Snake la jaugea un instant. Pouvait-il vraiment faire confiance à cette femme après la manière dont
elle s'était comportée avec lui ? Ne risquait-elle pas de tout faire capoter ? Remarquant l'hésitation de
Snake, Schneider prit la parole :
― Diane est notre meilleur élément. J'ai toute confiance en elle.
― Pas moi, répliqua Snake, mais nous avons déjà perdu assez de temps. Si vous venez, vous devrez
obéir à toutes mes directives. Ne prenez aucune initiatives et marchez dans mes pas. Je vous laisse le
soin de trouver une autre personne en qui vous avez confiance. Schneider, il va me falloir de
l'équipement. J'ai été largué ici sans matériel et je vais avoir besoin d'armes et de provisions.
― On doit pouvoir vous trouver ça, affirma Schneider.
― Il va aussi falloir que j'étudie les plans de ce conduit.
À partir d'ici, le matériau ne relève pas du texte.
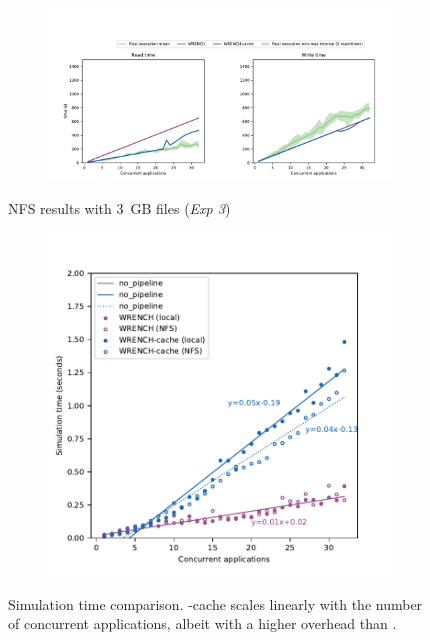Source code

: \begin{figure}
    \begin{subfigure}{\linewidth}
        \centering
        \includegraphics[width=\linewidth]{result/multi/figures/multi_nfs.pdf}
    \end{subfigure}
    \caption{NFS results with 3~GB files (\textit{Exp 3})}
    \label{fig:multi_nfs}
\end{figure}

\begin{figure}
    \begin{subfigure}{\columnwidth}
        \centering
        \includegraphics[width=\linewidth]{result/multi/figures/simulation_time.pdf}
    \end{subfigure}
    \caption{Simulation time comparison. \wrench-cache scales
    linearly with the number of concurrent applications, albeit
    with a higher overhead than \wrench.}
    \label{fig:multi_time}
\end{figure}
J'ai déjà fait assez d'erreur au Gindra. Il ne
manquerait plus que je me perde dans ce labyrinthe. Une fois à l'intérieur de la forteresse je
provoquerais une diversion et vous n'aurez plus qu'à donner l'assaut.
Schneider frappa du poing sur la table et un sourire carnassier s'inscrit sur son visage.
― On va pouvoir enfin passer à l'action ! Une dernière chose, Snake. Eguabon est à moi.